=== PROBLEM TO SOLVE ===
Please return the listing exactly, line for line.

=== GIVEN ENTRIES ===

>>>>

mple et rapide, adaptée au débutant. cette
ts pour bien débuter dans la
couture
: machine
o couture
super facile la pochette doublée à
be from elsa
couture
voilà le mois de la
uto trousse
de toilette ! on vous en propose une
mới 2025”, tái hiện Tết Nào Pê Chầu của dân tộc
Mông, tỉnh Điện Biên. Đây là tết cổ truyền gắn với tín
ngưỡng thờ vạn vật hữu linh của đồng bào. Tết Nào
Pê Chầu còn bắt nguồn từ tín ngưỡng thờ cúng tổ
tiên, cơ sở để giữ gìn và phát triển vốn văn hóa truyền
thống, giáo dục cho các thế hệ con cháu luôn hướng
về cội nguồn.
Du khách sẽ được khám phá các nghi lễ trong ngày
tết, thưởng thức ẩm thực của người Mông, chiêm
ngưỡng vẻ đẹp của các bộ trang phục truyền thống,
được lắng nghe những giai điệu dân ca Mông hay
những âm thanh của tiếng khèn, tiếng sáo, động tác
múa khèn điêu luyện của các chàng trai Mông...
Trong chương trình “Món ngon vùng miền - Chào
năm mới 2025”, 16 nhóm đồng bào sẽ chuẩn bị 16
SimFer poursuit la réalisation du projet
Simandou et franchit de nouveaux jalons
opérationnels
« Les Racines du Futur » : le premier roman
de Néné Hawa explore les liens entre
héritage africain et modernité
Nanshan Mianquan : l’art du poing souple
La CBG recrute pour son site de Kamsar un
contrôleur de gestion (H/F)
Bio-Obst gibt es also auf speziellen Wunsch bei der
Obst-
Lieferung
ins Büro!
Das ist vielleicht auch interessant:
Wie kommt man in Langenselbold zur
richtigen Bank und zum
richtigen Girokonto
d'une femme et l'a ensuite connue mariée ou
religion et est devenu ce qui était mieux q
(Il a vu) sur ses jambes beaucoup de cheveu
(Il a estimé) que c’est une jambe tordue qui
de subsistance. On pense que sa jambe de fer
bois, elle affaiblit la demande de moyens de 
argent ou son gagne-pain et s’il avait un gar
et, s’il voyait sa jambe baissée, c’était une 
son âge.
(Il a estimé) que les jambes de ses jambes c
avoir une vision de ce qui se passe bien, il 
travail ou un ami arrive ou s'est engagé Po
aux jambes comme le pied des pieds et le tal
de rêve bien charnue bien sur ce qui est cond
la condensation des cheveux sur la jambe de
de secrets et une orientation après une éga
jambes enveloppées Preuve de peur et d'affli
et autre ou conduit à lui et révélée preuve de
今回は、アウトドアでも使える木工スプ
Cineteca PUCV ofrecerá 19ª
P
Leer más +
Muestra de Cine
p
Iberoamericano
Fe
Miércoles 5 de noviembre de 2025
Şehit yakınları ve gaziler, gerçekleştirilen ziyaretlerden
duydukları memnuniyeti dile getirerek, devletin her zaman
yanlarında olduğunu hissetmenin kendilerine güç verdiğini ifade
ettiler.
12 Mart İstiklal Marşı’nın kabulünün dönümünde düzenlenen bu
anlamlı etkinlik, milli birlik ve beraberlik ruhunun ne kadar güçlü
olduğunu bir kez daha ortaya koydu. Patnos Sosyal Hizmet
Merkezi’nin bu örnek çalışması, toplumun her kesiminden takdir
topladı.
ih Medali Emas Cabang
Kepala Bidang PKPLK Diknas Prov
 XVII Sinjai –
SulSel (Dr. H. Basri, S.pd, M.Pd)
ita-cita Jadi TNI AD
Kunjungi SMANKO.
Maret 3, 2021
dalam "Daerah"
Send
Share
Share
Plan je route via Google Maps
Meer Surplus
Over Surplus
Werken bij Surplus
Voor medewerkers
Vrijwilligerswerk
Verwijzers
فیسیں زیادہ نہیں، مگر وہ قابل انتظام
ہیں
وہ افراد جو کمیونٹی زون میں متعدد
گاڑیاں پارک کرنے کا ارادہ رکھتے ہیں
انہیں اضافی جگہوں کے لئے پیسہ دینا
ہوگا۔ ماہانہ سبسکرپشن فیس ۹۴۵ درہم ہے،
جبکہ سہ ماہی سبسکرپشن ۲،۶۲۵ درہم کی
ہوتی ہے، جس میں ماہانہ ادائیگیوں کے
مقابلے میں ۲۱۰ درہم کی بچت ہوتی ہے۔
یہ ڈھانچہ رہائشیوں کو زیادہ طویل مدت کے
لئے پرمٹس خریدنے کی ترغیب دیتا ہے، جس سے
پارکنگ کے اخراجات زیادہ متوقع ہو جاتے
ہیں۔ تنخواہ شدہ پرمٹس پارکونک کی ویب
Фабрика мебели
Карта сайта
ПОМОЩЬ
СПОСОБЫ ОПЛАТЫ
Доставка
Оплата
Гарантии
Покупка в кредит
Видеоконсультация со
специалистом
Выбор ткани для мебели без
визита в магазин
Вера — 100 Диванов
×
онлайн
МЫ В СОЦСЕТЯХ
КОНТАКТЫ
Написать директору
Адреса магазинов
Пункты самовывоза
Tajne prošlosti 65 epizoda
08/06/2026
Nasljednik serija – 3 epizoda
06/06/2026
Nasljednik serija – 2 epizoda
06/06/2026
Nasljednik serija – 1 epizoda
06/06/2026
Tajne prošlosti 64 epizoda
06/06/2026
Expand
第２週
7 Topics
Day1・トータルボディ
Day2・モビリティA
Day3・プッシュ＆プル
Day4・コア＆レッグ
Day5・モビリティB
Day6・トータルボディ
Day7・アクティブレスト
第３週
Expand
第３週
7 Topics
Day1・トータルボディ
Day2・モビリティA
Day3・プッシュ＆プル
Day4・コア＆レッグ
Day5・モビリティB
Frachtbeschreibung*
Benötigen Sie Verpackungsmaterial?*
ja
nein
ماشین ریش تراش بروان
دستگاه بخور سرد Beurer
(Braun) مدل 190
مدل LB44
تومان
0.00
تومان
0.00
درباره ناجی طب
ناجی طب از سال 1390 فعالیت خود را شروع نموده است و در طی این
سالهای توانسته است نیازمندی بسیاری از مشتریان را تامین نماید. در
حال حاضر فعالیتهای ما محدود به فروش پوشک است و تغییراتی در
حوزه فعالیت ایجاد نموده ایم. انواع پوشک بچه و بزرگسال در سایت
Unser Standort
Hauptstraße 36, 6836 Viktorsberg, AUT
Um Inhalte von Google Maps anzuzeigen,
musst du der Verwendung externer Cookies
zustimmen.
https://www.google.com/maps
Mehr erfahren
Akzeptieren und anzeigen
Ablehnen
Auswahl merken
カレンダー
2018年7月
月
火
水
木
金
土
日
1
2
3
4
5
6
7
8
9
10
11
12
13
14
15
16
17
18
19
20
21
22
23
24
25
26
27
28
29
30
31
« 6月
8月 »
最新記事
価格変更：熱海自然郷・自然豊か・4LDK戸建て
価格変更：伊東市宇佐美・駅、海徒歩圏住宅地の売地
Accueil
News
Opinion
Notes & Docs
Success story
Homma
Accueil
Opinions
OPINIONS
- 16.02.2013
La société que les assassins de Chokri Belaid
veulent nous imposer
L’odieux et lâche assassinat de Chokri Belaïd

<<<<

=== OUTPUT BELOW ===
mple et rapide, adaptée au débutant. cette
ts pour bien débuter dans la
couture
: machine
o couture
super facile la pochette doublée à
be from elsa
couture
voilà le mois de la
uto trousse
de toilette ! on vous en propose une
mới 2025”, tái hiện Tết Nào Pê Chầu của dân tộc
Mông, tỉnh Điện Biên. Đây là tết cổ truyền gắn với tín
ngưỡng thờ vạn vật hữu linh của đồng bào. Tết Nào
Pê Chầu còn bắt nguồn từ tín ngưỡng thờ cúng tổ
tiên, cơ sở để giữ gìn và phát triển vốn văn hóa truyền
thống, giáo dục cho các thế hệ con cháu luôn hướng
về cội nguồn.
Du khách sẽ được khám phá các nghi lễ trong ngày
tết, thưởng thức ẩm thực của người Mông, chiêm
ngưỡng vẻ đẹp của các bộ trang phục truyền thống,
được lắng nghe những giai điệu dân ca Mông hay
những âm thanh của tiếng khèn, tiếng sáo, động tác
múa khèn điêu luyện của các chàng trai Mông...
Trong chương trình “Món ngon vùng miền - Chào
năm mới 2025”, 16 nhóm đồng bào sẽ chuẩn bị 16
SimFer poursuit la réalisation du projet
Simandou et franchit de nouveaux jalons
opérationnels
« Les Racines du Futur » : le premier roman
de Néné Hawa explore les liens entre
héritage africain et modernité
Nanshan Mianquan : l’art du poing souple
La CBG recrute pour son site de Kamsar un
contrôleur de gestion (H/F)
Bio-Obst gibt es also auf speziellen Wunsch bei der
Obst-
Lieferung
ins Büro!
Das ist vielleicht auch interessant:
Wie kommt man in Langenselbold zur
richtigen Bank und zum
richtigen Girokonto
d'une femme et l'a ensuite connue mariée ou
religion et est devenu ce qui était mieux q
(Il a vu) sur ses jambes beaucoup de cheveu
(Il a estimé) que c’est une jambe tordue qui
de subsistance. On pense que sa jambe de fer
bois, elle affaiblit la demande de moyens de 
argent ou son gagne-pain et s’il avait un gar
et, s’il voyait sa jambe baissée, c’était une 
son âge.
(Il a estimé) que les jambes de ses jambes c
avoir une vision de ce qui se passe bien, il 
travail ou un ami arrive ou s'est engagé Po
aux jambes comme le pied des pieds et le tal
de rêve bien charnue bien sur ce qui est cond
la condensation des cheveux sur la jambe de
de secrets et une orientation après une éga
jambes enveloppées Preuve de peur et d'affli
et autre ou conduit à lui et révélée preuve de
今回は、アウトドアでも使える木工スプ
Cineteca PUCV ofrecerá 19ª
P
Leer más +
Muestra de Cine
p
Iberoamericano
Fe
Miércoles 5 de noviembre de 2025
Şehit yakınları ve gaziler, gerçekleştirilen ziyaretlerden
duydukları memnuniyeti dile getirerek, devletin her zaman
yanlarında olduğunu hissetmenin kendilerine güç verdiğini ifade
ettiler.
12 Mart İstiklal Marşı’nın kabulünün dönümünde düzenlenen bu
anlamlı etkinlik, milli birlik ve beraberlik ruhunun ne kadar güçlü
olduğunu bir kez daha ortaya koydu. Patnos Sosyal Hizmet
Merkezi’nin bu örnek çalışması, toplumun her kesiminden takdir
topladı.
ih Medali Emas Cabang
Kepala Bidang PKPLK Diknas Prov
 XVII Sinjai –
SulSel (Dr. H. Basri, S.pd, M.Pd)
ita-cita Jadi TNI AD
Kunjungi SMANKO.
Maret 3, 2021
dalam "Daerah"
Send
Share
Share
Plan je route via Google Maps
Meer Surplus
Over Surplus
Werken bij Surplus
Voor medewerkers
Vrijwilligerswerk
Verwijzers
فیسیں زیادہ نہیں، مگر وہ قابل انتظام
ہیں
وہ افراد جو کمیونٹی زون میں متعدد
گاڑیاں پارک کرنے کا ارادہ رکھتے ہیں
انہیں اضافی جگہوں کے لئے پیسہ دینا
ہوگا۔ ماہانہ سبسکرپشن فیس ۹۴۵ درہم ہے،
جبکہ سہ ماہی سبسکرپشن ۲،۶۲۵ درہم کی
ہوتی ہے، جس میں ماہانہ ادائیگیوں کے
مقابلے میں ۲۱۰ درہم کی بچت ہوتی ہے۔
یہ ڈھانچہ رہائشیوں کو زیادہ طویل مدت کے
لئے پرمٹس خریدنے کی ترغیب دیتا ہے، جس سے
پارکنگ کے اخراجات زیادہ متوقع ہو جاتے
ہیں۔ تنخواہ شدہ پرمٹس پارکونک کی ویب
Фабрика мебели
Карта сайта
ПОМОЩЬ
СПОСОБЫ ОПЛАТЫ
Доставка
Оплата
Гарантии
Покупка в кредит
Видеоконсультация со
специалистом
Выбор ткани для мебели без
визита в магазин
Вера — 100 Диванов
×
онлайн
МЫ В СОЦСЕТЯХ
КОНТАКТЫ
Написать директору
Адреса магазинов
Пункты самовывоза
Tajne prošlosti 65 epizoda
08/06/2026
Nasljednik serija – 3 epizoda
06/06/2026
Nasljednik serija – 2 epizoda
06/06/2026
Nasljednik serija – 1 epizoda
06/06/2026
Tajne prošlosti 64 epizoda
06/06/2026
Expand
第２週
7 Topics
Day1・トータルボディ
Day2・モビリティA
Day3・プッシュ＆プル
Day4・コア＆レッグ
Day5・モビリティB
Day6・トータルボディ
Day7・アクティブレスト
第３週
Expand
第３週
7 Topics
Day1・トータルボディ
Day2・モビリティA
Day3・プッシュ＆プル
Day4・コア＆レッグ
Day5・モビリティB
Frachtbeschreibung*
Benötigen Sie Verpackungsmaterial?*
ja
nein
ماشین ریش تراش بروان
دستگاه بخور سرد Beurer
(Braun) مدل 190
مدل LB44
تومان
0.00
تومان
0.00
درباره ناجی طب
ناجی طب از سال 1390 فعالیت خود را شروع نموده است و در طی این
سالهای توانسته است نیازمندی بسیاری از مشتریان را تامین نماید. در
حال حاضر فعالیتهای ما محدود به فروش پوشک است و تغییراتی در
حوزه فعالیت ایجاد نموده ایم. انواع پوشک بچه و بزرگسال در سایت
Unser Standort
Hauptstraße 36, 6836 Viktorsberg, AUT
Um Inhalte von Google Maps anzuzeigen,
musst du der Verwendung externer Cookies
zustimmen.
https://www.google.com/maps
Mehr erfahren
Akzeptieren und anzeigen
Ablehnen
Auswahl merken
カレンダー
2018年7月
月
火
水
木
金
土
日
1
2
3
4
5
6
7
8
9
10
11
12
13
14
15
16
17
18
19
20
21
22
23
24
25
26
27
28
29
30
31
« 6月
8月 »
最新記事
価格変更：熱海自然郷・自然豊か・4LDK戸建て
価格変更：伊東市宇佐美・駅、海徒歩圏住宅地の売地
Accueil
News
Opinion
Notes & Docs
Success story
Homma
Accueil
Opinions
OPINIONS
- 16.02.2013
La société que les assassins de Chokri Belaid
veulent nous imposer
L’odieux et lâche assassinat de Chokri Belaïd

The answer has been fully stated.